There are few interplays, however, so the thrill of watching animals hopping across stage in their bouffant costumes, tiny hands rubbing tired eyes, little feet bouncing on pointes, begins to pall long before the 70 minutes is up. The characters are also curiously dim. Still, that never stopped anyone from being cute.

London City Ballet reminds me of the car rental firm that advertises the fact that it tries harder; a more committed company would be difficult to find. So it is with this company, which invests every performance with a rare wholeheartedness. So why does it persist with Ben Stevenson's tedious version of Romeo and Juliet?

The company mounted the Stevenson ballet (to Serge Prokofiev's score) in last year's season, coupled with Vladimir Bourmeister's neat 1953 version of Swan Lake. The latter was delightful. Not so Romeo and Juliet, but the dancers tried hard. This year, even the give-all-we've-got company looks defeated. The fault lies at Stevenson's door. He simply fails to capture the emotion of Ashton's version and the dramatic angst of Kenneth MacMillan's. The deficiencies are even more cruelly exposed this year on the heels of English National Ballet's revival of Ashton's version in August, and Birmingham Royal Ballet's revival of MacMillan's version in October. Next to these, Stevenson's version looks a shade of prime ministerial grey.

The work lumbers like a steam train on a plateau, occasionally negotiating a few hills, but seldom veering from its dogged course. There is a little hill in Act I when Romeo (Paul Thrussell), Benvolio (Conor O'Brien) and Mercutio (Jack Wyngaard) prepare for the ball like John Travolta in anticipation of Saturday Night Fever. But the overexcited laddishness could be due as much as anything to Wyngaard's winning personality, so puckish and irreverent he overshadows the whole production.

The love duet in Act I should express the miracle of the new love, and although Stevenson has created some good phrases, as a sequence it never quite comes off, like so much in this production. The love duet is the one in which Ashton raises the temperature, making you feel that life will never be the same again for the Verona teenagers. Here the train chugs on remorselessly.
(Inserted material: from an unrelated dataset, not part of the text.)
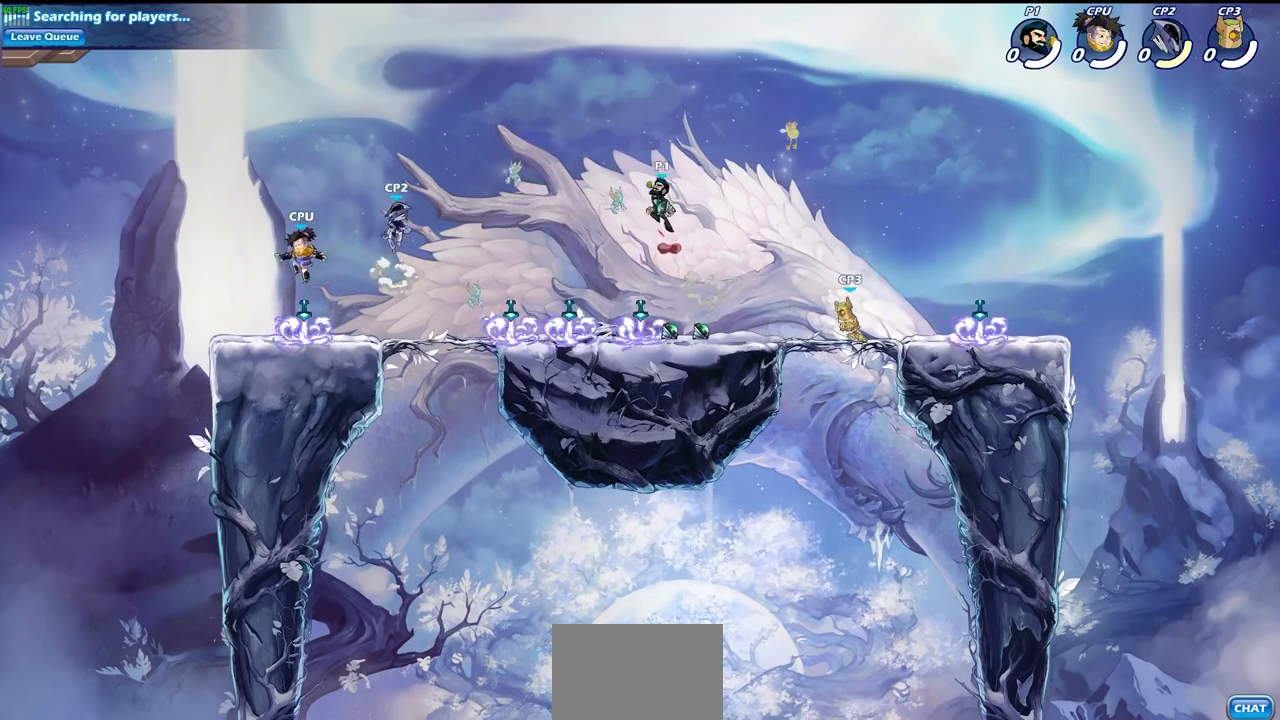
{"buttons": [], "left_stick": "center", "right_stick": "center", "events": [[117, "left_stick", "down-left"], [217, "CIRCLE", "down"], [283, "CIRCLE", "up"], [333, "left_stick", "center"]]}
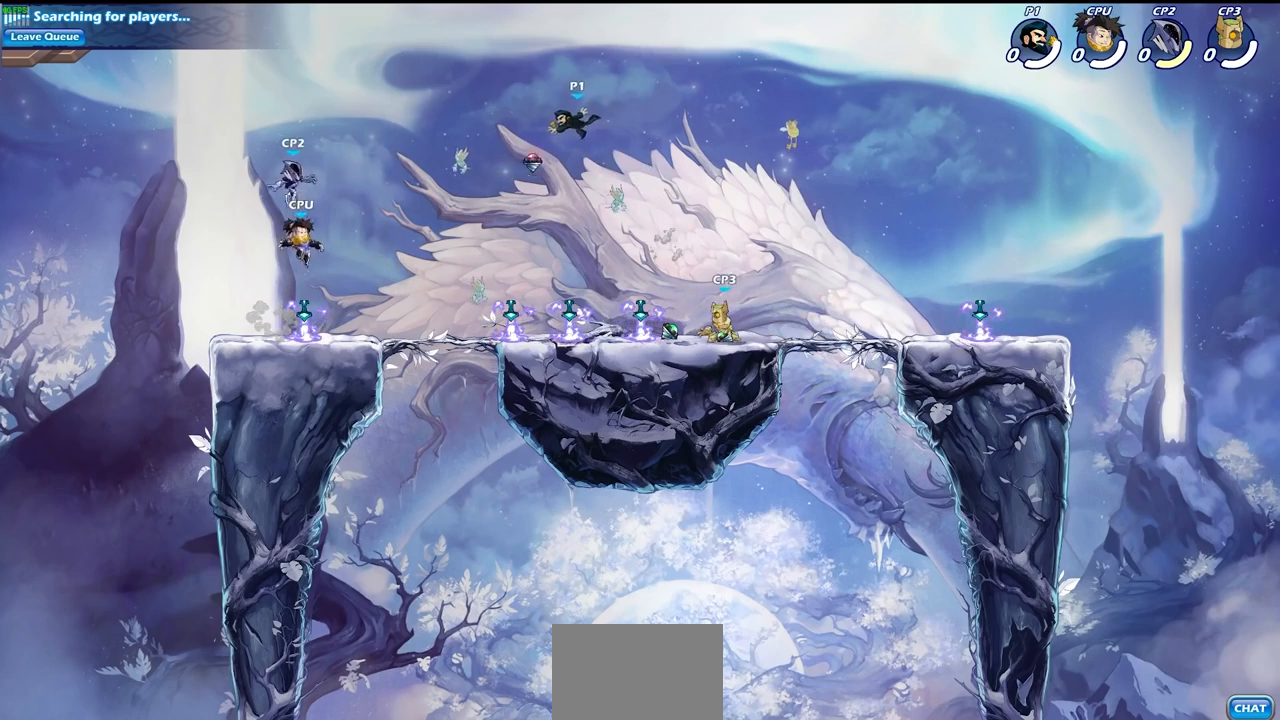
{"buttons": [], "left_stick": "down-right", "right_stick": "center", "events": [[233, "left_stick", "down-right"]]}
Kim Miller as Juliet is so light she seems to float. Coquettish in the early scenes, she never manages to grow into the young woman who matures quickly after falling in love with the enemy. It is a difficult role, requiring as much acting as dancing, and Miller shows a histrionic rather than theatrical tendency, especially in Act III when she is pressed by her parents to marry the most nerdish Paris (Dincer Solomon) in the business. She grips her shaking arm with a hand to steady it and later flops over the small altar in her room in tears. She certainly has lots to pray for. So do we: a drop of authenticity would do for a start.

'Tales of Beatrix Potter', Covent Garden (071-240 1066/1911) in repertory to 16 Jan; London City Ballet, Sadler's Wells (071-278 8916).